### ASSIGNMENT
Among the records, find the lines that hold the string "combine" and return them.

### THE RECORDS
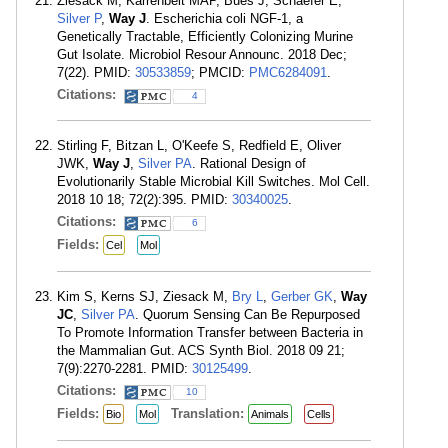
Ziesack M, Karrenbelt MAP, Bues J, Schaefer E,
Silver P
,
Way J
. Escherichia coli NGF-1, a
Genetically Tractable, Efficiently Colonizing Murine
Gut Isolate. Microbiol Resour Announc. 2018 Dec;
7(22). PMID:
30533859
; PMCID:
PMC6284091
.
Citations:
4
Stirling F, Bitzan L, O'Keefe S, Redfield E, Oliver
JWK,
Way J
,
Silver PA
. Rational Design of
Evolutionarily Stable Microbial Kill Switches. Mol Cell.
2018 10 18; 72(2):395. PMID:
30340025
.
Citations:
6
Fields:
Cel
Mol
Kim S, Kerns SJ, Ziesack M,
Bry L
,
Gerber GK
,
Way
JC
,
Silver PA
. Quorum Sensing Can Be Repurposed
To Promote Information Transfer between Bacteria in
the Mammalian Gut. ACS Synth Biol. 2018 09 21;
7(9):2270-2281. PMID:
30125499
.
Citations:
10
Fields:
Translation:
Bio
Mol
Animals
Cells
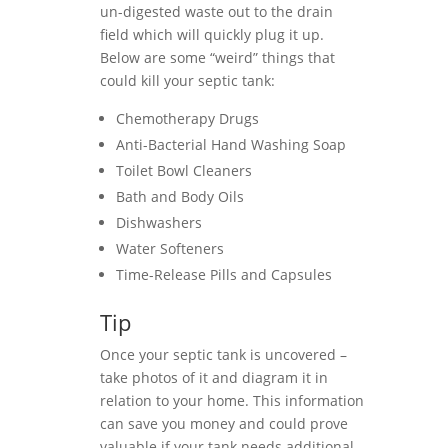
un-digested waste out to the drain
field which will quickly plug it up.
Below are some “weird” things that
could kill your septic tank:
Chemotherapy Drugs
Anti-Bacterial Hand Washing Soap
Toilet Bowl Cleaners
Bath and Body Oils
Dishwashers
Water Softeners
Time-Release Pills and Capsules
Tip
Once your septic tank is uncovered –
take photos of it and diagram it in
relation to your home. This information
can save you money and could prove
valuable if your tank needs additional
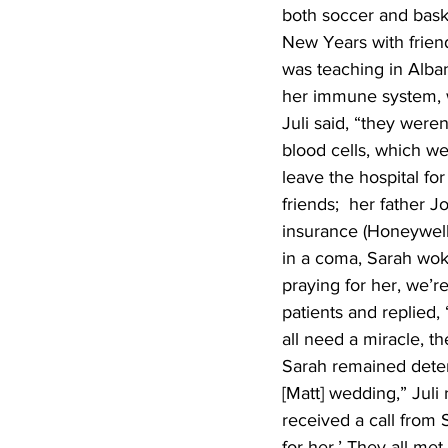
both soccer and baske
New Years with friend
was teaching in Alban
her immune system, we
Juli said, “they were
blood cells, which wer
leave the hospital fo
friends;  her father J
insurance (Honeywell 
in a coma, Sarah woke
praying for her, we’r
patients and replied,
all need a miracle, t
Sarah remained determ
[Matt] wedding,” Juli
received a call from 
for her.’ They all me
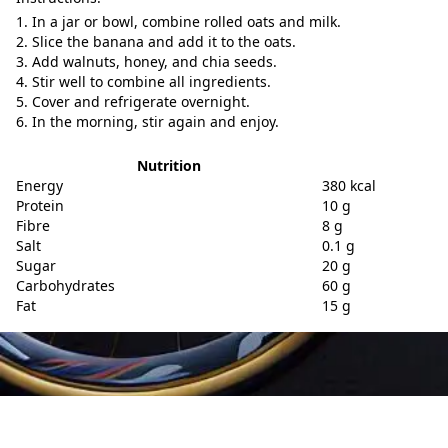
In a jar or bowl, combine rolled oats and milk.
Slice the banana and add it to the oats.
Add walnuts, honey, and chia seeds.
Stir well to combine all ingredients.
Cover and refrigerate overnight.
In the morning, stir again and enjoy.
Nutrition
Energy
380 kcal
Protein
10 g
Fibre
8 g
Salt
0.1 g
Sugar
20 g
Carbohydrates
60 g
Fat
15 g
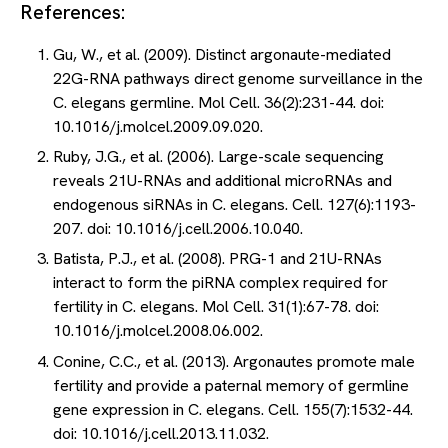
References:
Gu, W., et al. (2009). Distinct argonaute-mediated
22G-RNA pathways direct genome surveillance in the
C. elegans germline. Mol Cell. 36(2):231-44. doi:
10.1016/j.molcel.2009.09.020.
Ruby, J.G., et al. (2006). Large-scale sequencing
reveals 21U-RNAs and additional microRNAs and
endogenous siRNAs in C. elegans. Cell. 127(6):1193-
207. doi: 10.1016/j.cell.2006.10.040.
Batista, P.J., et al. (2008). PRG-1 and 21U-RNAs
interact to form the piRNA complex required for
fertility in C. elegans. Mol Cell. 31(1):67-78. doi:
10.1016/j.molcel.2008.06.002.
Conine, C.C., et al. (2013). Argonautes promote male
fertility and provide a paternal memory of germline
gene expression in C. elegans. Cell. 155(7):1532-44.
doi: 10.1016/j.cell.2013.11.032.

### FINAL ANSWER
In a jar or bowl, combine rolled oats and milk.
Stir well to combine all ingredients.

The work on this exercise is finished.